En yalın tanımıyla Yapay Zeka, tıpkı beyinlerimiz gibi bir “tahmin makinası”! Yeterli veri sağlandıktan sonra, bizden çok daha iyi ve gelişmiş tahminler üretebilen…

LLM’ler özünde, “bir sonraki kelimemizi tahmin etmeye” çalışıyor. Bıraktığımız yerden hikayeyi tamamlıyor.

Kendinizi dinleyici koltuğunda bir düşünün: Konuşanın cümlesini tamamlaya çalıştığınız o anları şöyle bir hatırlayın. Aslında ne kadar da benzeşiyoruz, değil mi?

Bu farkındalığı aklımda tutarak, Boğaziçi Ventures YZ Zirvesinden aldığım notları paylaşıyorum:

📌 AI uçağı pistin başında, henüz kalkmadı bile diye başladı BV Yönetim Kurulu Başkanı Agah Ugur. Henüz 2020’de, beyne entegre edilmesi 2100’ü bulur denmişken (2030 diye güncellendi), Neuralink 2024’te, tahminlerin çok ötesinde bir hızla bizi şaşırtmaya devam ediyor.

📌 Dış Ekonomik İlişkiler Kurulu (DEİK) Başkanı Nail Olpak, Yeşil Dönüşüm ve Dijital Dönüşüm’ün bireyin ve toplumun uzun vadeli çıkarlarını gözetmesi gereğini ve değerler konusunu hatırlattı.

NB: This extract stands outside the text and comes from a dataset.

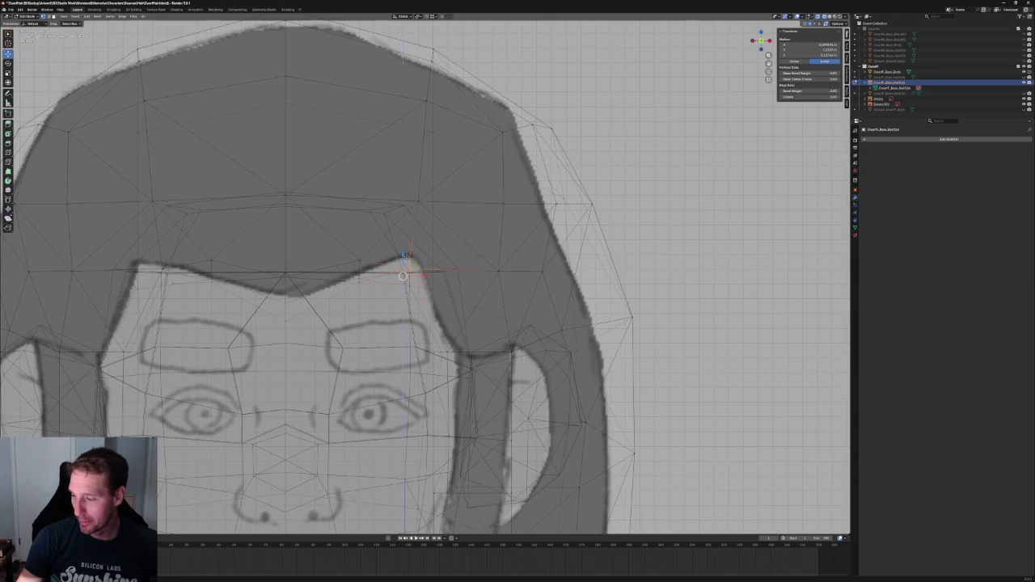
key("g")
key("z")
left_click(411, 243)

📌 Sanayi ve Teknoloji Bakan Yardımcısı Zekeriya Çoştu, sektör uzmanları ile 10.000 öğrenciye ve 650 profesyonele verilen uzman eğitimlerinden bahsetti. Lise öğrencileri de dahil olmak üzere 20.000 öğrenci daha hedefleniyor.

Tübitak’taki yetkinlik merkezlerini hatırlatarak, mevzuatın teknolojik gelişimin önünde engel değil destekçi olarak konumlandırılmasını amaçladıklarına değindi.

Türkçe yetkinliği yüksek modeller üretilmesi yönündeki çabayı vurgulayarak, YZ’nin ülke olarak stratejik hedeflerimiz arasında konumlanması gerektiğinin altını çizdi. Türkçe özgün modelleri düşünmesi bile heyecanlandır mıyor mu? Kendi dilimize hakim LLM’ler…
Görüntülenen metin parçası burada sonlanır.